**BACAAN UNTUK DITELAAH:**
────────────────────────────────────────
Berbicara tentang kiprah Nigeria di Piala Dunia pertamanya itu, nama Rashidi Yekini jelas tidak dapat dilepaskan. Berkat gol-gol yang dicetaknya, Nigeria menggapai tiket Piala Dunia pertama mereka sepanjang sejarah. Ia adalah seorang superstar di eranya. Jika memang dunia tidak belum mengakui, namun setidaknya di negerinya sendiri, ia menjadi teladan bagi para pesepakbola muda. 

Yekini adalah potret penyerang komplet nomor sembilan klasik. Kuat, cepat dan berbahaya di wilayah kotak penalti lawan. Jika dunia lebih mengingat kehebatan Gabriel Omar Batistuta, Alan Shearer atau Ronaldo Luiz Nazario, Yekini hanya tidak beruntung karena berada satu zaman dengan mereka. Bahkan di benua Afrika sendiri, namanya masih kalah terkenal dari George Weah, Abedi Pele atau Didier Drogba. Padahal Yekini adalah topskor sepanjang masa timnas Nigeria dengan torehan 37 gol dari 58 laga dan telah mengukir banyak rekor sepanjang karirnya.

Ya, Yekini dapat disebut sebagai manusia rekor dalam sepak bola Nigeria. Selain catatan gol terbanyak yang hingga kini belum terpecahkan, Yekini adalah pemain Nigeria pertama yang meraih penghargaan pemain terbaik Afrika melalui gelar yang diraihnya tahun 1993. Selain itu, Yekini menjadi topskor dalam Piala Afrika 1994 ketika tim Super Eagles menjadi juara. Tidak hanya itu, seperti dijelaskan pada awal tulisan, Yekini juga menjadi pencetak gol perdana untuk timnas Nigeria di ajang Piala Dunia. 

Karirnya di kancah klub juga tidak kalah gemilang. Setelah menunjukkan ketajaman di klub lokal Shooting Stars dan melanglang buana di klub-klub Afrika lainnya, Yekini hijrah ke Eropa. Ia menyebrangi lautan ke negeri Portugal untuk membela klub kota kelahiran Jose Mourinho, Vitoria Setubal. Ia melegenda di kota ini berkat sumbangsih 90 golnya hanya dari 108 laga saja.

Awal hingga pertengahan tahun 1994 memang tahun terbaiknya. Mungkin saja seumur hidupnya. Selain raihan gelar juara beserta topskor di Piala Afrika, ia juga menjadi pencetak gol terbanyak di Divisi 1 Liga Portugal, memainkan debut Piala Dunia, dan melangsungkan pernikahan dengan kekasihnya, Adeola. Jika boleh memilih, mungkin saja ia akan meminta periode ini untuk tidak pernah beranjak.
────────────────────────────────────────
**DATA UNTUK DITELAAH:**

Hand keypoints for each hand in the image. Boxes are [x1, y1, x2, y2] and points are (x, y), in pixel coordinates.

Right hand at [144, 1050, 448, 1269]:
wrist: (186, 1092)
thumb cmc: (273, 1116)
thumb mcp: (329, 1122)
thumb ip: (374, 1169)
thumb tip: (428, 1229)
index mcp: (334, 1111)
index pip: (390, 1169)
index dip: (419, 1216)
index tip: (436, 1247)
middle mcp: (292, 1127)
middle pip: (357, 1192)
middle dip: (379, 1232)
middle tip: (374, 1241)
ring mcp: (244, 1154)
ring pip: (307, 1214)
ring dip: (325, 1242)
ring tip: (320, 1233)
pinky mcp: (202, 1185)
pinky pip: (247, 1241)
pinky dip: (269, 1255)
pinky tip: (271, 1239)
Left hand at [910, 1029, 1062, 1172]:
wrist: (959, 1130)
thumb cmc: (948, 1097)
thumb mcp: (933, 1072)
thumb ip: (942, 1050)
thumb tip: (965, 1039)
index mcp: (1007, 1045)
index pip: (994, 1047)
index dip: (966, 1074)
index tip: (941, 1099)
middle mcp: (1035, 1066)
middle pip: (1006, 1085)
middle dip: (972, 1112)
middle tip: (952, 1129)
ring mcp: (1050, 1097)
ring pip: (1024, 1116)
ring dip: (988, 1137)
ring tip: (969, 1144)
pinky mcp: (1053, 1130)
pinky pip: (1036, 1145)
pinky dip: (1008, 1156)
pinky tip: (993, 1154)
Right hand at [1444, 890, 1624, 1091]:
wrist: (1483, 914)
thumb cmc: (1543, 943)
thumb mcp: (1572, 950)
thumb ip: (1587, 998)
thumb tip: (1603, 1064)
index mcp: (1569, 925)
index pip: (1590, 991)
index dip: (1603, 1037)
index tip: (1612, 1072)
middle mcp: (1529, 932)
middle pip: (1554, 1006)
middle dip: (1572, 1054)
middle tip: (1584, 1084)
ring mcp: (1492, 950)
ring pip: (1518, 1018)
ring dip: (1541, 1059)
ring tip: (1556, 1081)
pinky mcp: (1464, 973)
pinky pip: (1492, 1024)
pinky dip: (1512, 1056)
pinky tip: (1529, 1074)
────────────────────────────────────────
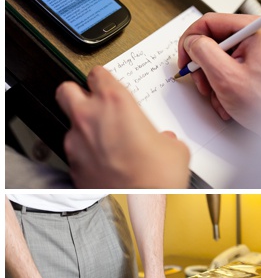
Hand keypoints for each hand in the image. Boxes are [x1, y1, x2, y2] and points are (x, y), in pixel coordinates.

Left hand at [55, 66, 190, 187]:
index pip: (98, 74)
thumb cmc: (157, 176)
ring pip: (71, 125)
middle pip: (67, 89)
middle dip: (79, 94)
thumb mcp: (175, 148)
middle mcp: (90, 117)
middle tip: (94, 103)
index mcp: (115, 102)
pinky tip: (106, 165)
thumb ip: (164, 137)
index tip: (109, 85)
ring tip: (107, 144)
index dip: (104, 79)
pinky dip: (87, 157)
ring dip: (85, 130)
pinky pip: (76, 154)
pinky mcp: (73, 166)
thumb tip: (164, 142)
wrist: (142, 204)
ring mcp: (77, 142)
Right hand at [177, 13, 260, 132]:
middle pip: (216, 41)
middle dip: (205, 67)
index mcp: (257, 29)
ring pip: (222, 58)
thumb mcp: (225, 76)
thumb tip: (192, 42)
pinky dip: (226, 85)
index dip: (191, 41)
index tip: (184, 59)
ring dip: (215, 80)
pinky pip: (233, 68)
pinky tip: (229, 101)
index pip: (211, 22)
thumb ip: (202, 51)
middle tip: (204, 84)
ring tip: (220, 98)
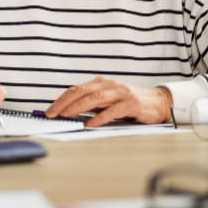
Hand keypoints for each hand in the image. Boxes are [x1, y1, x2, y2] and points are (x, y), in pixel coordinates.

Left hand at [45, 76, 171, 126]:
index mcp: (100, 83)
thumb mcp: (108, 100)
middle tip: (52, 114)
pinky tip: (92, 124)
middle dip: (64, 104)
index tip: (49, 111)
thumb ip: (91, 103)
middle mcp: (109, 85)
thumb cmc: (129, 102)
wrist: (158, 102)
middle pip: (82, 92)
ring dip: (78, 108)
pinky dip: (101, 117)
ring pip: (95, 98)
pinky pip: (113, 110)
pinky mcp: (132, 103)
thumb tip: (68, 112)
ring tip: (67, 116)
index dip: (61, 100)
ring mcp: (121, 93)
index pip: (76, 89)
────────────────────────────────────────
**PERMINTAAN TUGAS 1:** Tuliskan kembali bagian teks tentang Rashidi Yekini, mulai dari kata-kata "Ya, Yekini dapat" dan berhenti setelah kata-kata "ajang Piala Dunia.".
**PERMINTAAN TUGAS 2:** Lanjutkan teks tentang Rashidi Yekini, dimulai sesudah kalimat terakhirnya.
Materi ini tidak perlu dipakai.

**HASIL LATIHAN 1:**
Ya, Yekini dapat disebut sebagai manusia rekor dalam sepak bola Nigeria. Selain catatan gol terbanyak yang hingga kini belum terpecahkan, Yekini adalah pemain Nigeria pertama yang meraih penghargaan pemain terbaik Afrika melalui gelar yang diraihnya tahun 1993. Selain itu, Yekini menjadi topskor dalam Piala Afrika 1994 ketika tim Super Eagles menjadi juara. Tidak hanya itu, seperti dijelaskan pada awal tulisan, Yekini juga menjadi pencetak gol perdana untuk timnas Nigeria di ajang Piala Dunia.

**HASIL LATIHAN 2:**
Selepas Piala Dunia yang kian melambungkan namanya, Yekini yang juga seorang Muslim terus berkarir di Eropa bersama Olympiacos dengan mengantongi kontrak bernilai 100 ribu pounds per bulan. Namun ternyata, keputusan pindah ke Yunani tidak baik untuknya. Ia hanya bertahan selama empat laga unutk kemudian tidak dimainkan karena bertengkar dengan rekan satu tim dan pelatihnya. Bahkan pernikahannya yang baru seumur jagung ikut kandas.

Yekini lalu pindah ke Sporting Gijon pada tahun berikutnya, di mana sejak saat itu karirnya tidak pernah kembali seperti saat ia bermain di Portugal. Setelah kembali ke Setubal untuk kedua kalinya, Yekini hijrah ke Swiss dan bermain di Zurich. Petualangannya di Eropa berakhir tahun 1998, namun ia belum memutuskan gantung sepatu.

Keputusannya untuk pulang kampung disambut meriah oleh publik. Meski tidak terlalu mendapat sorotan dunia, di Nigeria ia tetap dipandang sebagai legenda. “Kehebatannya menjadi patokan bagi penyerang-penyerang Nigeria selanjutnya. Penyerang-penyerang bagus memang datang meneruskan, tetapi belum ada yang mampu menyamai levelnya,” ujar Abiola Kazeem, jurnalis sepak bola Nigeria.

Yekini kemudian pensiun pada tahun 2005 di usia 42 tahun. Ketimbang menjadi pelatih atau menekuni profesi yang berhubungan dengan sepak bola, ia memilih menjalani kehidupan low profile. Di kota Ibadan, ia tinggal sendiri di sebuah apartemen.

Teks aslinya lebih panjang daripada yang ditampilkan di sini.